Metro Weekly

Grindr accused of sharing users’ sensitive data to multiple companies

New research claims Grindr outs users as LGBTQ to more than a dozen companies

grindr, gay, dating, data
Photo: Grindr

A new study has accused dating app Grindr of sharing sensitive user data to more than a dozen companies.

The Norwegian Consumer Council published the findings of a study into ten apps, including dating apps Grindr, OKCupid, and Tinder, claiming they are sharing location data, sexuality, and other information to “a large number of shadowy entities.”

The other apps include ovulation tracker MyDays, game My Talking Tom 2, and social app Happn.

NCC identified more than a dozen companies that are receiving data from Grindr — data that includes user tracking information and the name of the app, outing users as LGBTQ.

Grindr also shares location data with multiple companies, which can in turn continue to share that data with their own partners, the New York Times reports.

According to the Times, testing the Android version of Grindr’s app resulted in specific location data being shared with five companies.

Furthermore, the “vagueness” of Grindr’s legal basis for processing personal data in its privacy policy “makes it impossible for the user to know what they are consenting to” when signing up for the app.

Grindr lists just one advertising platform in its privacy policy — Twitter’s MoPub platform — which connects to more than 160 partners.

One such partner is AT&T, whose adtech company AppNexus shares data with more than 1,000 other companies.

NCC does note that Grindr prevents advertisers from accessing health data, such as HIV status, or a user’s “tribe” (whether they are a bear, twink, otter, etc.) — changes that were likely included after Grindr admitted in 2018 that it was sharing users’ HIV status with two outside companies.

Grindr said at the time that both firms were under “strict contractual terms” to provide “the highest level of confidentiality.” But the data being shared was so detailed — including GPS data, phone ID, and email — that it could be used to identify specific users and their HIV status.

Related: Grindr admits to sharing users’ HIV status with other companies

Previous research has also shown that Grindr exposes users’ exact location, with researchers claiming last year that the company has known about the flaw for years, but refuses to fix it.

And in 2017, a D.C.-based developer created a website that allowed users to see who had previously blocked them on the app — information that is normally inaccessible.

In a statement to the Times, Grindr said it had not received the report, and refused to comment on the specifics.

Twitter, meanwhile, said in a statement that it is “currently investigating this issue to understand the sufficiency of Grindr’s consent mechanism.

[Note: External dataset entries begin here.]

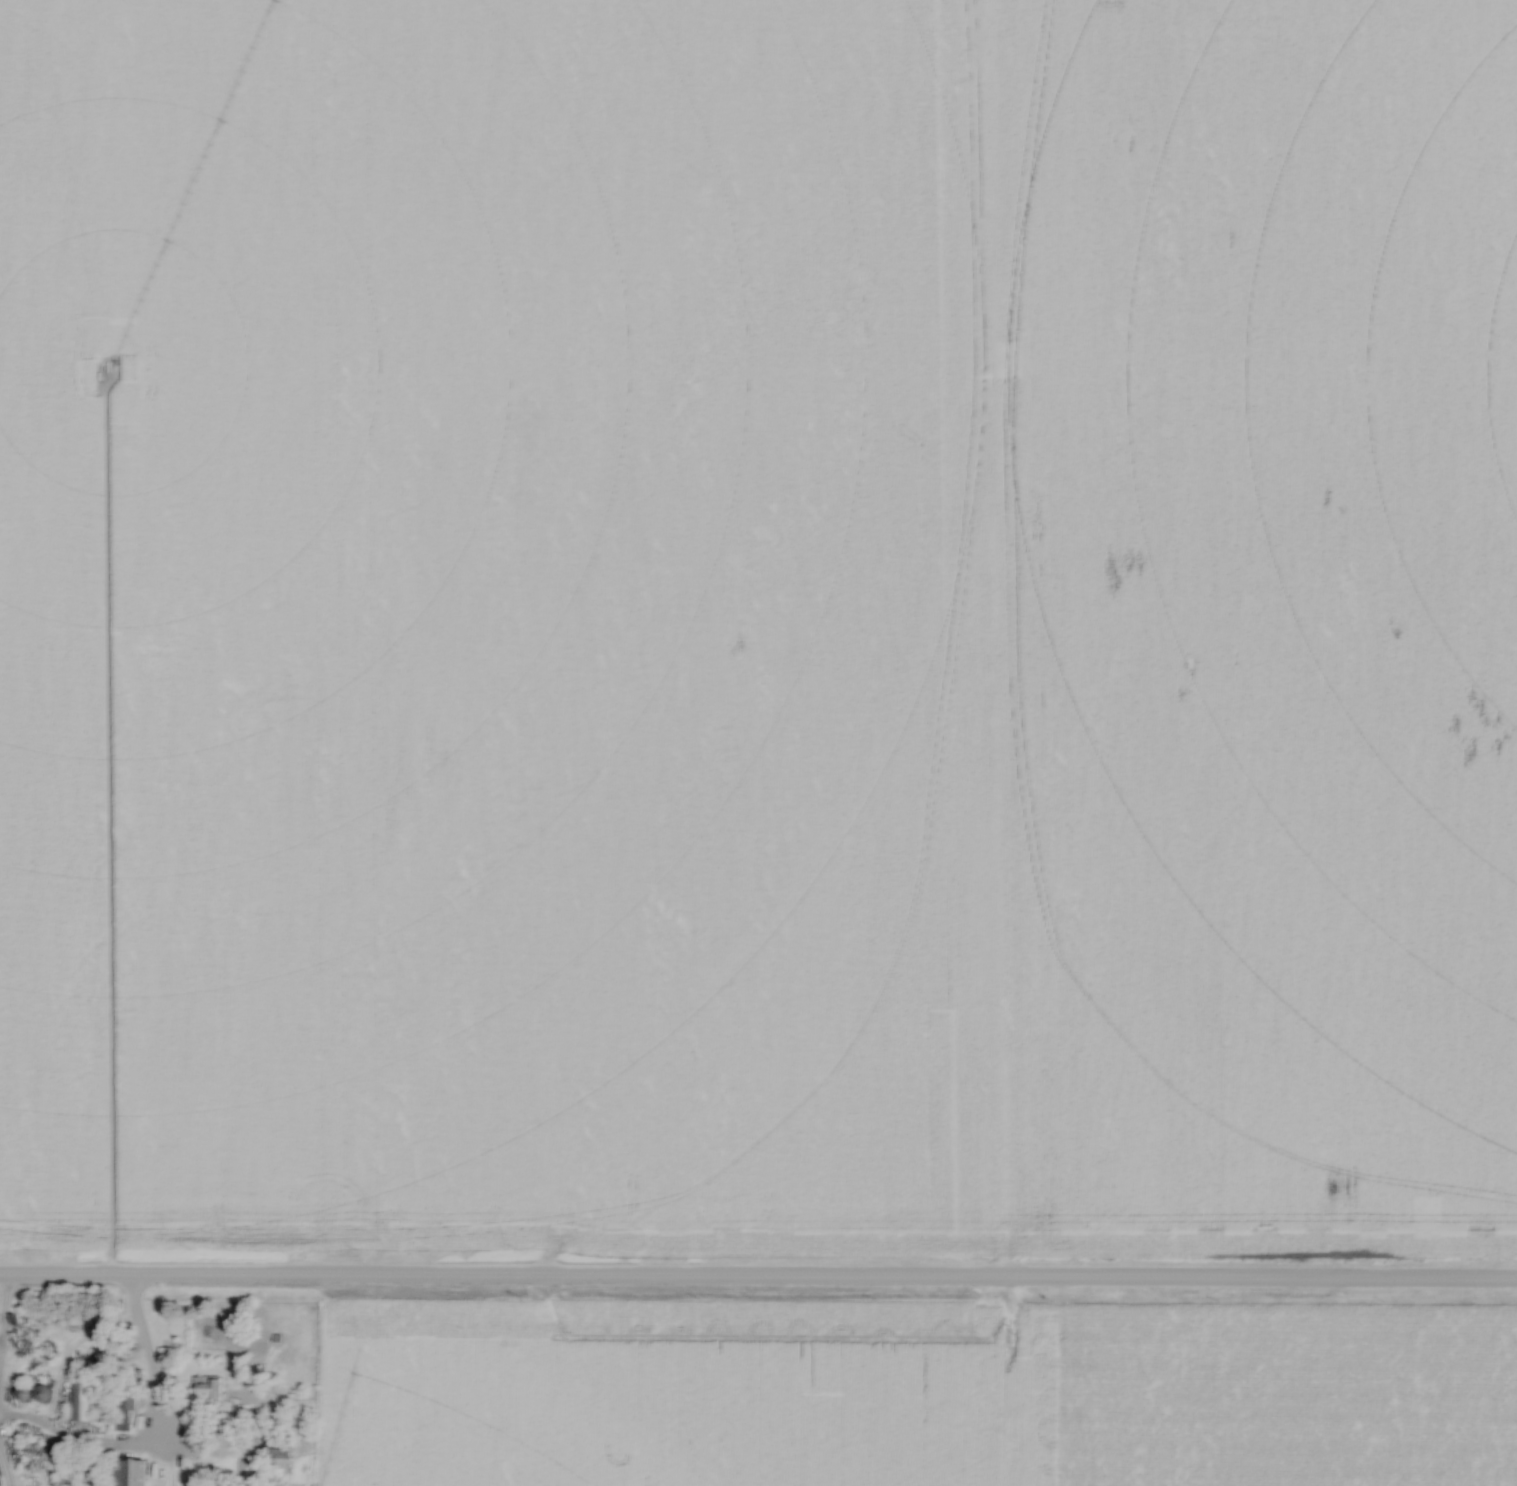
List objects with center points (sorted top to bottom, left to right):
road: (758, 1285)
building: (48, 1348)
road: (144, 1371)
building: (209, 1390)
building: (82, 1400)
building: (280, 1458)
building: (127, 1472)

In the meantime, we have disabled Grindr’s MoPub account.”

In addition to Grindr, OKCupid and Tinder were also found to be sharing user data with multiple companies.

Similar privacy policies in both apps, which are owned by Match Group, allow data to be shared with and the 45 other dating-related businesses owned by the company, as well as third parties for advertising and analytical purposes.

OKCupid was found to be sharing data on drug use, ethnicity, and users’ political views, while Tinder was found to be sharing users’ gender information, as well as the gender of those they were seeking to match with.

NCC also determined through its research that Grindr, OKCupid, Tinder, AppNexus, and three other companies are in breach of the European Union’s GDPR law on data protection and privacy.

The NCC, alongside privacy group Noyb, has filed GDPR complaints against each company.

NCC said in its report that the surveillance systems at the heart of online advertising are “completely out of control, harming consumers, societies, and businesses.”

“The collection of data across services and devices allows many of these companies to construct intricate profiles about individual consumers, which can be used to target, discriminate and manipulate people,” NCC said. “All of this depends on a complex industry of actors that operate outside of the public consciousness, and happens on a questionable legal basis.”

It added: “It is overdue that change is enacted, and that the currently prevalent practices are curbed.”